→ What is needed: From the first line through the line containing "right hip: (535, 315, 8)", transcribe the records exactly and include no other lines.

[Entries taken from a collection]

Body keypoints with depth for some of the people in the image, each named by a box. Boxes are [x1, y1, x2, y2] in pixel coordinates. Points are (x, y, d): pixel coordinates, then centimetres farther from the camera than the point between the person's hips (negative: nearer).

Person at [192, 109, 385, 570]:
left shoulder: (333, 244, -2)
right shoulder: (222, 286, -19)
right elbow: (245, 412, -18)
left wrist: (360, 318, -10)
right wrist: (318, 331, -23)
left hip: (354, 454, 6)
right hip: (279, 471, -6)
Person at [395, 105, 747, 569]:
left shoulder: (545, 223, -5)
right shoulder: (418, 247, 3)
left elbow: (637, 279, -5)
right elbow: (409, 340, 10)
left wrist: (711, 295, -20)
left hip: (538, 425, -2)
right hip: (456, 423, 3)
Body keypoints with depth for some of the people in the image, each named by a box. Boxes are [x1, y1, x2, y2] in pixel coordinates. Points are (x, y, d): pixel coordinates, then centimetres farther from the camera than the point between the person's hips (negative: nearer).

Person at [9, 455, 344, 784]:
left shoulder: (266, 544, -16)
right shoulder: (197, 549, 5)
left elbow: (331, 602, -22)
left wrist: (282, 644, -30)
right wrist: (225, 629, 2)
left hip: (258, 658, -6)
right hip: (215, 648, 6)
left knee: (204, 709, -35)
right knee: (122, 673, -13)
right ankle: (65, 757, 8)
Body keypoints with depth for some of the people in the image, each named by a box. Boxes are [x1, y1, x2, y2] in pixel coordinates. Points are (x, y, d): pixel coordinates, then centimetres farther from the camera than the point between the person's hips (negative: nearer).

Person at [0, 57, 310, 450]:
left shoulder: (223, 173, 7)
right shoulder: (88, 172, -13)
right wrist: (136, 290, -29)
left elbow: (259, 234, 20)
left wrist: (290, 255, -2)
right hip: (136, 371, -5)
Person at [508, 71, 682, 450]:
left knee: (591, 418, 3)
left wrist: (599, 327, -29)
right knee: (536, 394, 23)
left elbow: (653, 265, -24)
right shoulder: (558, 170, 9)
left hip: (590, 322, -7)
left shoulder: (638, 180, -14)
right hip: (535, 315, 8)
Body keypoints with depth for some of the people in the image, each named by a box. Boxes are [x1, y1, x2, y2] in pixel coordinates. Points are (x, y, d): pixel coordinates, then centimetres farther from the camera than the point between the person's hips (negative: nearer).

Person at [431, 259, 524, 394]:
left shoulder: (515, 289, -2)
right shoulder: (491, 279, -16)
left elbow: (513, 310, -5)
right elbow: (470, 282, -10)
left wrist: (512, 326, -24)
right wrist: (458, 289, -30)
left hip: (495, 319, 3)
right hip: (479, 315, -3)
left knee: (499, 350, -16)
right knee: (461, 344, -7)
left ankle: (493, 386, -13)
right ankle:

→ Completed exercise:
Body keypoints with depth for some of the people in the image, each named by a box. Boxes are [x1, y1, x2, y2] in pixel coordinates. Points are (x, y, d): pixel coordinates, then centimetres farther from the camera than the point between the person's hips (negative: nearer).

Person at [192, 109, 385, 570]:
left shoulder: (333, 244, -2)
right shoulder: (222, 286, -19)
right elbow: (245, 412, -18)
left wrist: (360, 318, -10)
right wrist: (318, 331, -23)
left hip: (354, 454, 6)
right hip: (279, 471, -6)
Person at [395, 105, 747, 569]:
left shoulder: (545, 223, -5)
right shoulder: (418, 247, 3)
left elbow: (637, 279, -5)
right elbow: (409, 340, 10)
left wrist: (711, 295, -20)
left hip: (538, 425, -2)
right hip: (456, 423, 3)
Body keypoints with depth for some of the people in the image, each named by a box. Boxes are [x1, y1, x2, y2] in pixel coordinates. Points are (x, y, d): pixel coordinates, then centimetres farther from the camera than the point between the person's hips (negative: nearer).

Person at [9, 455, 344, 784]:
left shoulder: (266, 544, -16)
right shoulder: (197, 549, 5)
left elbow: (331, 602, -22)
left wrist: (282, 644, -30)
right wrist: (225, 629, 2)
left hip: (258, 658, -6)
right hip: (215, 648, 6)
left knee: (204, 709, -35)
right knee: (122, 673, -13)
right ankle: (65, 757, 8)
Body keypoints with depth for some of the people in the image, each named by a box. Boxes are [x1, y1, x2, y2] in pixel coordinates. Points are (x, y, d): pixel coordinates, then centimetres farther from the camera than the point between the person's hips (negative: nearer).

Person at [0, 57, 310, 450]:
left shoulder: (223, 173, 7)
right shoulder: (88, 172, -13)
right wrist: (136, 290, -29)
left elbow: (259, 234, 20)
left wrist: (290, 255, -2)
right hip: (136, 371, -5)
Person at [508, 71, 682, 450]:
left knee: (591, 418, 3)
left wrist: (599, 327, -29)
right knee: (536, 394, 23)
left elbow: (653, 265, -24)
right shoulder: (558, 170, 9)
left hip: (590, 322, -7)
left shoulder: (638, 180, -14)
right hip: (535, 315, 8)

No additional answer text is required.